The office of Canada Elections Commissioner Caroline Simard has launched a review of complaints relating to foreign interference in the 2019 and 2021 federal elections, MPs heard on March 2.
Simard appeared before the House of Commons Standing Committee on Procedure and House Affairs, which is currently studying allegations of election interference following recent media reports citing intelligence sources that point toward extensive interference efforts by Beijing in the past two federal elections.
“Since my last appearance [before the committee] on Nov. 1 [2022], additional allegations of foreign interference have circulated in the public environment and have led to complaints to my office,” Simard told the committee.
“I am seized with the importance of this issue, as well as the need to reassure Canadians under these exceptional circumstances,” she said.

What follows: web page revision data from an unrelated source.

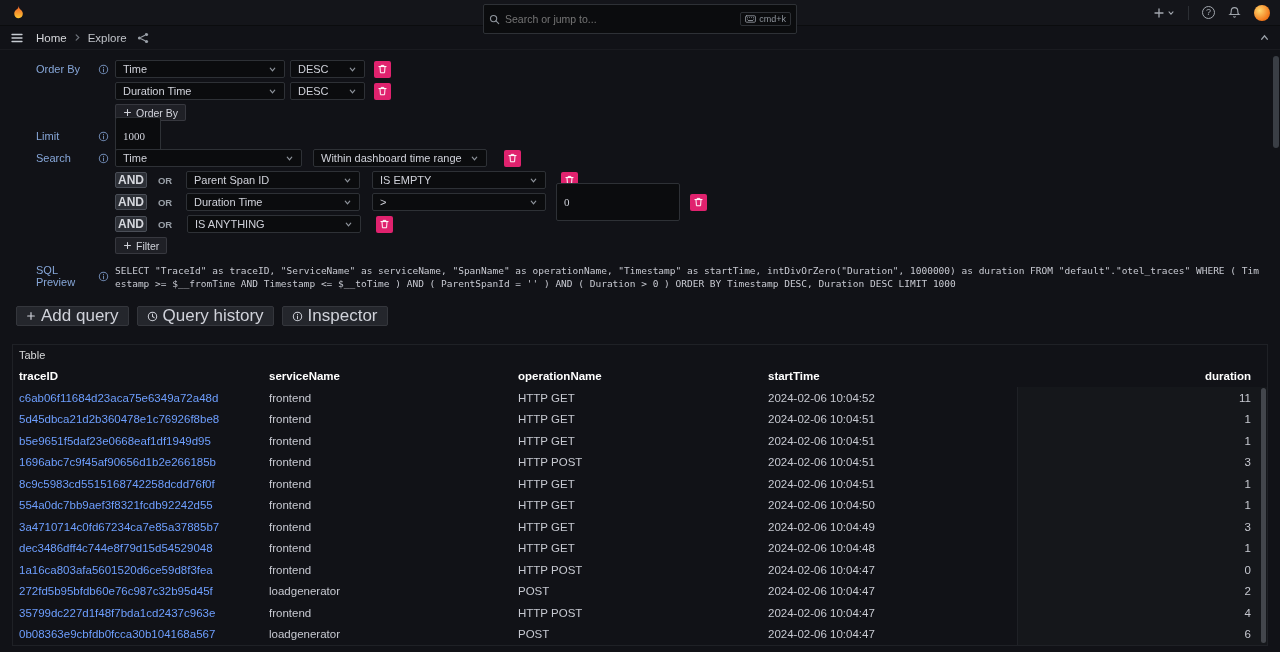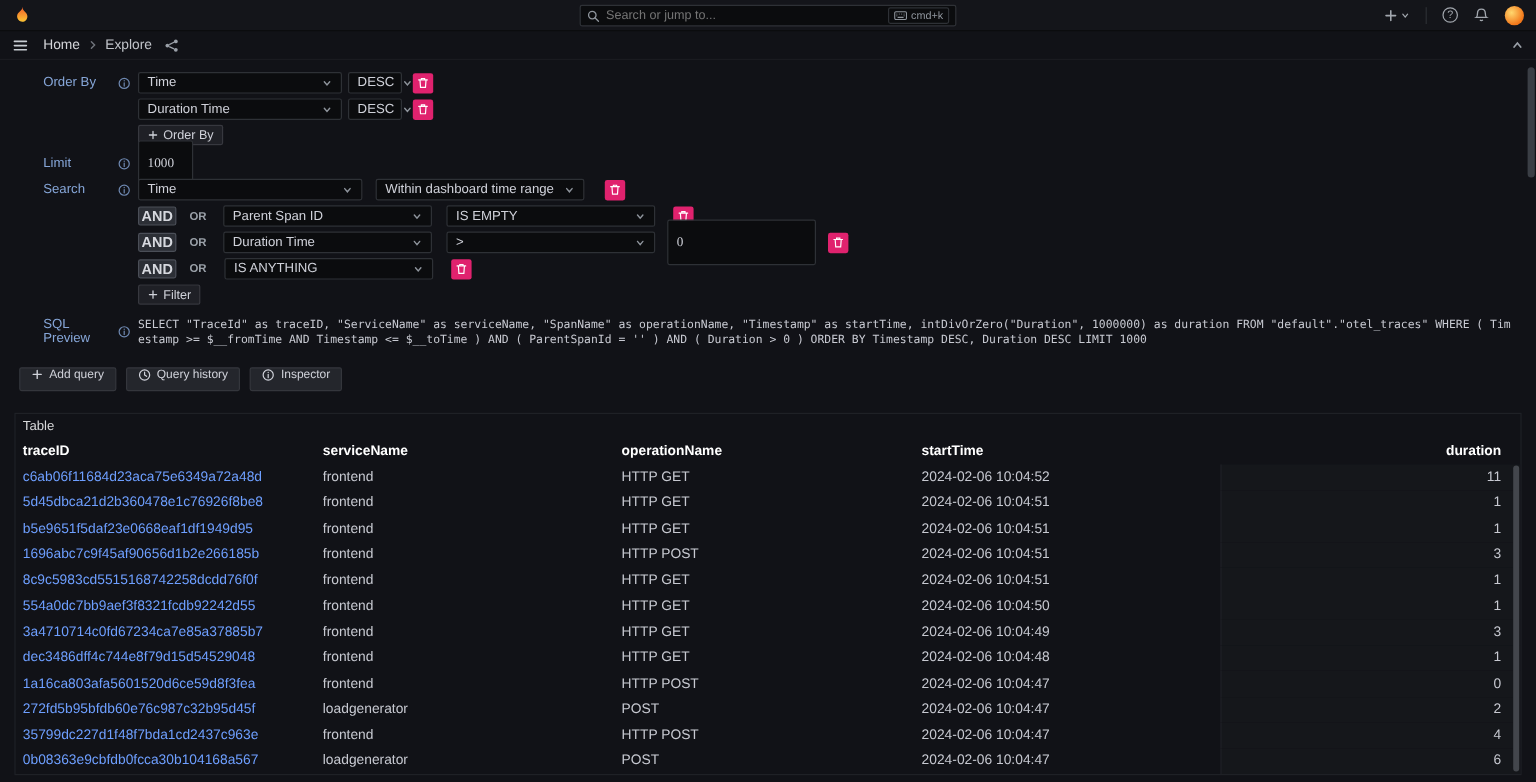--- a/index.html
+++ b/index.html
@@ -11,7 +11,7 @@
 
 .topnav{height:26px;background:#14151a;border-bottom:1px solid #0b0c0e;display:flex;align-items:center;padding:0 10px;position:relative}
 .logo{width:17px;height:17px;flex:none}
-.searchbox{position:absolute;left:50%;top:4px;transform:translateX(-50%);width:314px;height:18px;background:#0b0c0e;border:1px solid #2e3136;border-radius:2px;display:flex;align-items:center;padding:0 5px;color:#8e949c}
+.searchbox{position:absolute;left:50%;top:4px;transform:translateX(-50%);width:314px;height:30px;background:#0b0c0e;border:1px solid #2e3136;border-radius:2px;display:flex;align-items:center;padding:0 5px;color:#8e949c}
 .searchbox input{flex:1;background:transparent;border:none;outline:none;color:#9aa0a8;font-size:10.5px;font-family:inherit;margin-left:5px;min-width:0}
 .kbd{display:flex;align-items:center;gap:3px;border:1px solid #2e3136;border-radius:2px;padding:1px 4px;font-size:9px;color:#8e949c;flex:none}
 .nav-right{margin-left:auto;display:flex;align-items:center;gap:13px;color:#a2a7ae}

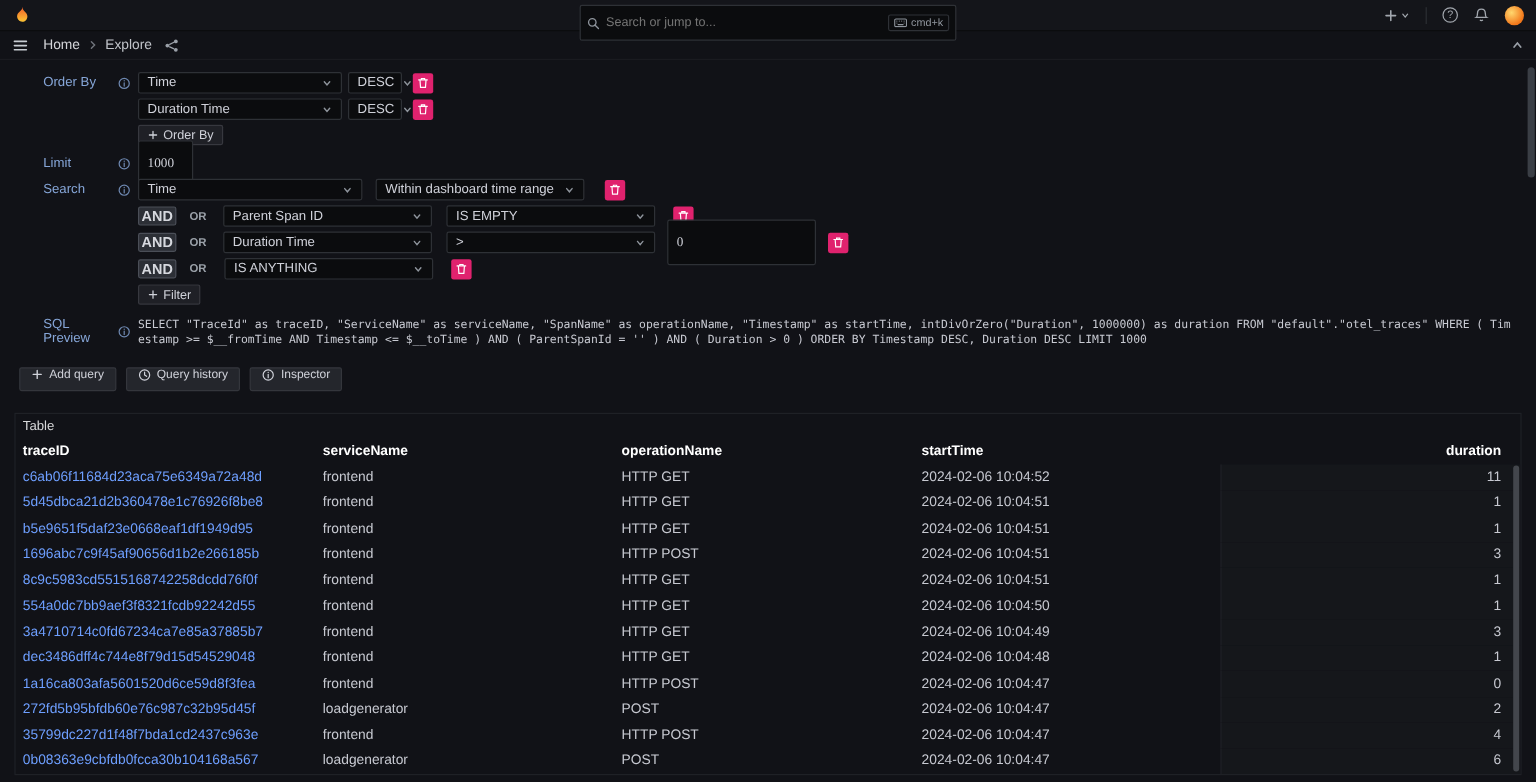--- a/index.html
+++ b/index.html
@@ -37,7 +37,7 @@
 .info{color:#86a6d8;opacity:.8;cursor:pointer}
 .sel{height:18px;background:#0b0c0e;border:1px solid #2e3136;border-radius:2px;display:flex;align-items:center;padding:0 7px;color:#d0d2da;font-size:11px;flex:none;cursor:pointer}
 .sel .chev{margin-left:auto;padding-left:6px;color:#8e949c}
-.w170{width:170px}.w55{width:45px}.w187{width:187px}.w190{width:174px}
+.w170{width:170px}.w55{width:75px}.w187{width:187px}.w190{width:174px}
 .txt-input{height:31px;background:#0b0c0e;border:1px solid #2e3136;border-radius:2px;color:#d0d2da;font-size:11px;padding:18px 7px;font-family:Liberation Serif, serif;outline:none;flex:none}
 .w46{width:46px}.w124{width:124px}
 .trash{width:17px;height:17px;background:#e0226e;border:none;border-radius:2px;display:flex;align-items:center;justify-content:center;flex:none;cursor:pointer}

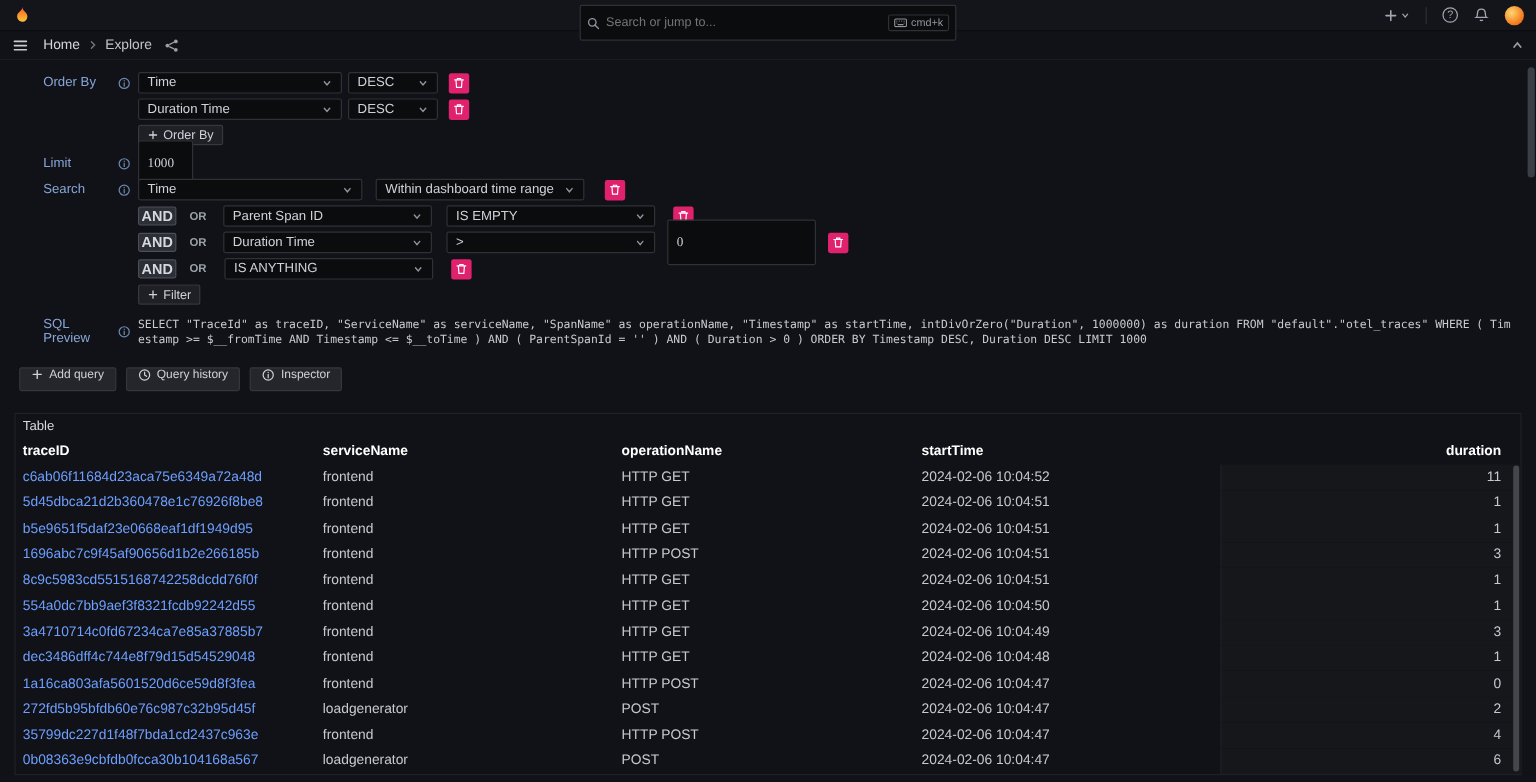--- a/index.html
+++ b/index.html
@@ -53,7 +53,7 @@
 
 
 .actions{display:flex;gap:8px;margin:16px 0 0 16px}
-.btn-action{height:20px;display:inline-flex;align-items:flex-start;gap:5px;background:#24262c;border:1px solid #34363c;border-radius:2px;color:#d0d2da;font-size:10px;padding:0 9px;cursor:pointer}
+.btn-action{height:20px;display:inline-flex;align-items:center;gap:5px;background:#24262c;border:1px solid #34363c;border-radius:2px;color:#d0d2da;font-size:17px;padding:0 9px;cursor:pointer}
 
 
 .panel{margin:18px 12px 0;border:1px solid #1f2126;position:relative;height:302px;overflow:hidden}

“I would therefore like to inform [the committee] that we have conducted a rigorous and thorough review of every complaint and every piece of information that has been brought to our attention concerning allegations of foreign interference in both the 2019 and 2021 general elections.”
Simard added that the review is “ongoing” and her office is seeking to determine “whether there’s any tangible evidence of wrongdoing under the Canada Elections Act.”
She also said the review is being conducted “impartially and independently” from the federal government, public service, and the chief electoral officer of Elections Canada.
“I know that the outcome of this work will allow me to determine whether the allegations have merit under our act,” she said, adding that they will not permit her to “draw conclusions” about the overall validity of the federal elections or voting outcomes in specific ridings.
Complaints
Simard previously told the committee in November 2022 that her office had received complaints relating to foreign interference allegations, but said that “no official action was taken.”She also said her office did not notice “any significant change in the number of issues giving rise to complaints containing allegations of foreign interference” during the 2019 and 2021 elections.
Simard’s office observed 13 situations involving foreign interference among 16 complaints during the 2021 election and received “10 complaints involving some component that could be foreign interference” in the 2019 election, she testified.
“Again, those are allegations,” she told the committee on Nov. 1, 2022. “In many cases, they don’t fall within the prohibited conduct in the act. It depends again on what the prohibited conduct is and what the allegation is. Often we cannot do anything with the complaint.”